## Document excerpt
***

Madho Singh I (December 1728 – March 5, 1768) was ruler of the state of Jaipur in the present-day Indian state of Rajasthan. He was the younger son of Jai Singh II and became ruler of Jaipur after his brother Ishwari Singh's death.

Biography

Madho Singh I was at Udaipur when his half brother Ishwari Singh committed suicide. Following this Madho Singh was crowned as the king of Jaipur state.

Madho Singh invited Jayappa Scindia who arrived in due time along with Malharrao Holkar to dinner where the Maratha sardars were served poisoned food which they detected and evaded in time. Next day on 10 January 1751, about 5000 Marathas marched through Jaipur and started exploring the city's temples and monuments. Marathas seemed to have behaved towards Jaipur like city taken by storms. Suddenly the pent-up hatred of the Rajputs burst forth and a riot broke out at noon and citizens attacked unsuspected Marathas. Madho Singh I posted assassins along the escape routes to kill off the Maratha envoys calling for aid. 

He won several important battles against other kings. He later reconciled with the Marathas after rewarding Holkar for his help in gaining the Jaipur throne by giving him the parganas of Rampura and Bhanpura in 1753. According to Vir Vinod which is 19th-century creation, Madho Singh gave poison to Raja Bakht Singh of Marwar but according to contemporary Persian sources Bakht Singh died due to cholera.

***

## What you need to do
1) In the Madho Singh I biography, set down the passage from "Madho Singh I (December" up to and including "Ishwari Singh's death.".
2) According to the Madho Singh I biography, which parganas did Madho Singh give to Holkar in 1753?
3) Summarize the Madho Singh I biography in two sentences.

Collection entries:
***

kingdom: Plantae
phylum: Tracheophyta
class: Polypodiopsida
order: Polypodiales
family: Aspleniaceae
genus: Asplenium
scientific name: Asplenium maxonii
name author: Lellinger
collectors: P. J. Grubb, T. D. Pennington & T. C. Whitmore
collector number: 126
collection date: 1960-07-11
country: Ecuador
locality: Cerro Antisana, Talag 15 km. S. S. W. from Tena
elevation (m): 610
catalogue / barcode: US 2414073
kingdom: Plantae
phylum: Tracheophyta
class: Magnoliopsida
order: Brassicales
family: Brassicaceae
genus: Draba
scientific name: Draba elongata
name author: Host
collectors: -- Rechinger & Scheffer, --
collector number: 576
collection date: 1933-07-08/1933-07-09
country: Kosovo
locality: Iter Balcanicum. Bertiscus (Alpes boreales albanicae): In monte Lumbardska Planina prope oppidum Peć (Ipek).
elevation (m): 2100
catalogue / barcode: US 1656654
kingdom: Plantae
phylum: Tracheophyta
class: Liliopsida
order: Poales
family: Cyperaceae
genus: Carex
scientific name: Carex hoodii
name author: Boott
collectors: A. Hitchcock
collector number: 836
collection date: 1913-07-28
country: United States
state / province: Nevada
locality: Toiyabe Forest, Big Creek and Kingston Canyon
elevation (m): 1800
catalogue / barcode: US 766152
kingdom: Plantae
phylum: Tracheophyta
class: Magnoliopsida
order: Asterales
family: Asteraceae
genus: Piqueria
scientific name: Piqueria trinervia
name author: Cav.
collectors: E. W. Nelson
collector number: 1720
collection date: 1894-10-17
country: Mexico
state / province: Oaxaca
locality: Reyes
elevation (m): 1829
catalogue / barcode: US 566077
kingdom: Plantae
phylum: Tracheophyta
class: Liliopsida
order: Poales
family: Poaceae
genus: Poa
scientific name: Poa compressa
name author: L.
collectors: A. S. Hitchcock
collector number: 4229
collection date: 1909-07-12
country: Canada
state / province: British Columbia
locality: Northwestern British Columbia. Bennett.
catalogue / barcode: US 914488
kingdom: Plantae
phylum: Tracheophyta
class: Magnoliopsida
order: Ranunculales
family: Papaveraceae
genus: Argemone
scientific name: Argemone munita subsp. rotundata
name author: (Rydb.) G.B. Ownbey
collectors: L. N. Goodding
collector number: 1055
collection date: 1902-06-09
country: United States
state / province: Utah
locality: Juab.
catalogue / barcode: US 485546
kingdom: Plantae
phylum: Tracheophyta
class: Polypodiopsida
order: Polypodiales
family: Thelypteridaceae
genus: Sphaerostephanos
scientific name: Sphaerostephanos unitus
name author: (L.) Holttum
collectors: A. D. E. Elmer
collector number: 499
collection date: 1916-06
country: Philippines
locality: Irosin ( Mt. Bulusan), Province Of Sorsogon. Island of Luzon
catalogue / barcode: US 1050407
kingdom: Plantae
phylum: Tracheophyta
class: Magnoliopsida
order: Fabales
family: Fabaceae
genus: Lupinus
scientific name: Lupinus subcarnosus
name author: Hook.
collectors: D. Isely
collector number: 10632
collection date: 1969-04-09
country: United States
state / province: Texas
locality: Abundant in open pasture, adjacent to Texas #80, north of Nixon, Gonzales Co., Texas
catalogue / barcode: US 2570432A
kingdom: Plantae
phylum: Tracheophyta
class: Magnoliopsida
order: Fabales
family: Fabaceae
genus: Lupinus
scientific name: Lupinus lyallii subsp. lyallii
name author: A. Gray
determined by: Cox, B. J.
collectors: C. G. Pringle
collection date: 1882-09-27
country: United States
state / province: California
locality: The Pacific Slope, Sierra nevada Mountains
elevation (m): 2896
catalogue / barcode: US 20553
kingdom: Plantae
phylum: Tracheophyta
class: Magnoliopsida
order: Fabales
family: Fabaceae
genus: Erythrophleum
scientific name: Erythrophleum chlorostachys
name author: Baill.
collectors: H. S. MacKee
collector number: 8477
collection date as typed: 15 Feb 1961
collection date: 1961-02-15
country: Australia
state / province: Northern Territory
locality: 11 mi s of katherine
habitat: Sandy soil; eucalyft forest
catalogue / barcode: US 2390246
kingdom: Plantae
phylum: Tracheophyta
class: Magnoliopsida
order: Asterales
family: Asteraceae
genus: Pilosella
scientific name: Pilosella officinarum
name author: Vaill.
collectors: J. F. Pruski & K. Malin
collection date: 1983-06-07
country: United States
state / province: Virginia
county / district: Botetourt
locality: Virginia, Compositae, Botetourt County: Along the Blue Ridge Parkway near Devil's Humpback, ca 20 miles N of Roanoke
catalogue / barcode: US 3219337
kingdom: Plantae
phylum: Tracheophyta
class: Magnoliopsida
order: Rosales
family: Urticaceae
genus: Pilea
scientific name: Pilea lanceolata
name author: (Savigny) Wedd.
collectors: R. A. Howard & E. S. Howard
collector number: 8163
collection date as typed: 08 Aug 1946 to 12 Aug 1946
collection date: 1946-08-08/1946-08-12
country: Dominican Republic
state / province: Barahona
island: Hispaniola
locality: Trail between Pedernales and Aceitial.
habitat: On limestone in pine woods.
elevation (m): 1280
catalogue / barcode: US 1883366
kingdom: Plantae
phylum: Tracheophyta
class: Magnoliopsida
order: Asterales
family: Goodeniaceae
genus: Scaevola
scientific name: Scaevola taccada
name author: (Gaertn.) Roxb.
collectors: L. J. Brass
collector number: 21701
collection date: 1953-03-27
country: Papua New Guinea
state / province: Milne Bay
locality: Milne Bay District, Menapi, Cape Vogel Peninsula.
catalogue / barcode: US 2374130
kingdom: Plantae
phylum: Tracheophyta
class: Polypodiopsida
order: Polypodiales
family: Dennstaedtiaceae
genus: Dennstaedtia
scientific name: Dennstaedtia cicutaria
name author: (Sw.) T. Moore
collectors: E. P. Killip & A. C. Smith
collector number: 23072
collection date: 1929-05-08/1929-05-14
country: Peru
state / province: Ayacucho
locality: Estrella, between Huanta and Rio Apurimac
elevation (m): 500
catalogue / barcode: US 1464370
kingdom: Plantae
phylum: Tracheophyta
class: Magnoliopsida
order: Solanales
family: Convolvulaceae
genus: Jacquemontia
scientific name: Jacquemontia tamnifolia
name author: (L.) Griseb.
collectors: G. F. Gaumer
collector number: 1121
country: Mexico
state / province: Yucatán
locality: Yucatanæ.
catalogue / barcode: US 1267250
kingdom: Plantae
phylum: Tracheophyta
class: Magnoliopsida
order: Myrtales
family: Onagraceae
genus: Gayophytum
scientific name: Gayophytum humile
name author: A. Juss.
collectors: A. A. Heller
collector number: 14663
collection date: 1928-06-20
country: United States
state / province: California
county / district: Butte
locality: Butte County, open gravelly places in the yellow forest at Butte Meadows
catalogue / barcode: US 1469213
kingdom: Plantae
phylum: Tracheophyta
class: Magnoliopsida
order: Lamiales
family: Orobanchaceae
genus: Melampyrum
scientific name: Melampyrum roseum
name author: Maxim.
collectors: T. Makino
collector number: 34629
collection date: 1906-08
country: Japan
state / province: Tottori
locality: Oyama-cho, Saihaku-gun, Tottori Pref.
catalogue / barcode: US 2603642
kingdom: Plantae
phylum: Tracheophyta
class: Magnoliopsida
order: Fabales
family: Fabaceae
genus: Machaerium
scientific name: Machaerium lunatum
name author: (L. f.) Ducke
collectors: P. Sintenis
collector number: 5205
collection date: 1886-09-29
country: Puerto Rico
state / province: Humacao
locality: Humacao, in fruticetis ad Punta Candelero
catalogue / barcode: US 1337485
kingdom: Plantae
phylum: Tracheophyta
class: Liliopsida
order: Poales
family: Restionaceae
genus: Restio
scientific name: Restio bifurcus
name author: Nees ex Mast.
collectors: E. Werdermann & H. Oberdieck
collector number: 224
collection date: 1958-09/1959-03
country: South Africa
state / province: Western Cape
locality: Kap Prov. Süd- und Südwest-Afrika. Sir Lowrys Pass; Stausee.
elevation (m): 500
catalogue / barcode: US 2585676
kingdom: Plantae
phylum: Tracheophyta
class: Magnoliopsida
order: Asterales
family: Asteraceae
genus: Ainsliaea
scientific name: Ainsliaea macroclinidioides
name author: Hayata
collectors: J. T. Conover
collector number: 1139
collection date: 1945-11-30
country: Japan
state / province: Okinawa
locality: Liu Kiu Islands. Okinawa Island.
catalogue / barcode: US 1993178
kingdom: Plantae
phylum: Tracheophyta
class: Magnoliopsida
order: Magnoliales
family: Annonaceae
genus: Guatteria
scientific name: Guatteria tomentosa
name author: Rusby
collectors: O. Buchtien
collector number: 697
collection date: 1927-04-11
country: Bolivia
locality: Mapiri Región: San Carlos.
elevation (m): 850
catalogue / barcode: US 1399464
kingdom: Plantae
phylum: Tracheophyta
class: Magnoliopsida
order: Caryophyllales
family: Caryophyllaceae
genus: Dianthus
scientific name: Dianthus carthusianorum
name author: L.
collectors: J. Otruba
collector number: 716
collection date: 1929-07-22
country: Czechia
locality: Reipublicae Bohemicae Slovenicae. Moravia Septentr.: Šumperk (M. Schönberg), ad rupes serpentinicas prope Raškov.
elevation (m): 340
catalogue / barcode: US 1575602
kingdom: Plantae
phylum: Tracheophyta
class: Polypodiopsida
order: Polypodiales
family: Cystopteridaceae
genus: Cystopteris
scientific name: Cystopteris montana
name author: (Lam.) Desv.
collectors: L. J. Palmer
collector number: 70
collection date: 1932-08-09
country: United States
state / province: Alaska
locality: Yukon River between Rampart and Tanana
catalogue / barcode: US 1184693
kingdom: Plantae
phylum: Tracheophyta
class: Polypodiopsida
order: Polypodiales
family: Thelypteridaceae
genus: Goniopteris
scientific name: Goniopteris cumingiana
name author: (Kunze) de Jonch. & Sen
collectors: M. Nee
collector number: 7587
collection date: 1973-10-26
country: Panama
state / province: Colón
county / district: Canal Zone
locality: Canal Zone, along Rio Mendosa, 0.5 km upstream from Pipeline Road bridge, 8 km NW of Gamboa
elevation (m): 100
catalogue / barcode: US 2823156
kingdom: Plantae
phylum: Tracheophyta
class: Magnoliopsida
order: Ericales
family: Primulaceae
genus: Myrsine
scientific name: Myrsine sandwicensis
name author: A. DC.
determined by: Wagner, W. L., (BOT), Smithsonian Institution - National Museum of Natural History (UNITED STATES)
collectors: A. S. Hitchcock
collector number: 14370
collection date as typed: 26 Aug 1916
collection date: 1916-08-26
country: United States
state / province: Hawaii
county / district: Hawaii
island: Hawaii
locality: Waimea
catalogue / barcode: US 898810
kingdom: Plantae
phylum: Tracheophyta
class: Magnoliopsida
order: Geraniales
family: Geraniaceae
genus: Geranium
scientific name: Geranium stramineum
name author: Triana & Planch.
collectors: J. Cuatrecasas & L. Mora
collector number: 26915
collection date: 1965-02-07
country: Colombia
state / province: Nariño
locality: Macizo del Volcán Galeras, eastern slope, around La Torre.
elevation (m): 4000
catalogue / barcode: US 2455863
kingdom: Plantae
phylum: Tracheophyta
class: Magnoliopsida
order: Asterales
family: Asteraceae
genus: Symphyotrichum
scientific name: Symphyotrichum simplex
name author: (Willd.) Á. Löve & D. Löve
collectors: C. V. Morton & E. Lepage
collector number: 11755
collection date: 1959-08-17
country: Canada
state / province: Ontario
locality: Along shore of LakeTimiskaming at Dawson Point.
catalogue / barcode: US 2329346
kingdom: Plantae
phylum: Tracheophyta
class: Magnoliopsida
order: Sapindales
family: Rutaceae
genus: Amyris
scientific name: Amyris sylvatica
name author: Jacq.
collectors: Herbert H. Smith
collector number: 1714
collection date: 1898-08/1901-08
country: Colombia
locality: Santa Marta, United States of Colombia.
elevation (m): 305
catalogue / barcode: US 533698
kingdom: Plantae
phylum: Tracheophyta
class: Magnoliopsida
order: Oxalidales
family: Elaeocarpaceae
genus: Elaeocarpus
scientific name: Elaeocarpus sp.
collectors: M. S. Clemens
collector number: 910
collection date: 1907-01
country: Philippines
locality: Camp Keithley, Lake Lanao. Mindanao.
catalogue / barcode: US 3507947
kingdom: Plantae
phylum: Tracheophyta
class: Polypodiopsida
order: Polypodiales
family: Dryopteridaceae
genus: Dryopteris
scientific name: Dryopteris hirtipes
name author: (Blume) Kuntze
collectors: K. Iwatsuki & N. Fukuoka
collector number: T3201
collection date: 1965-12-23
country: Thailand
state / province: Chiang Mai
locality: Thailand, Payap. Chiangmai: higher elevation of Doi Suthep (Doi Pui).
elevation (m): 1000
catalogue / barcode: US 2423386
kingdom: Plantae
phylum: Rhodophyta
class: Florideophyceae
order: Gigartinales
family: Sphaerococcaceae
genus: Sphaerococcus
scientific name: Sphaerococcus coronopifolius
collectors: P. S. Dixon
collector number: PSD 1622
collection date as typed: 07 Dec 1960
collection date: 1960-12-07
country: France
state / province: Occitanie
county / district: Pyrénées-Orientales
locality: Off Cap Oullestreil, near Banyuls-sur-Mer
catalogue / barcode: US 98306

***

## Exercise answers
1)
Madho Singh I (December 1728 – March 5, 1768) was ruler of the state of Jaipur in the present-day Indian state of Rajasthan. He was the younger son of Jai Singh II and became ruler of Jaipur after his brother Ishwari Singh's death.

2) Rampura and Bhanpura.

3) Madho Singh I, the younger son of Jai Singh II, became ruler of Jaipur after the death of Ishwari Singh and, in January 1751, was involved in a poisoned dinner for Maratha sardars and a riot against the Marathas in Jaipur. He later reconciled with the Marathas by giving Holkar the parganas of Rampura and Bhanpura in 1753.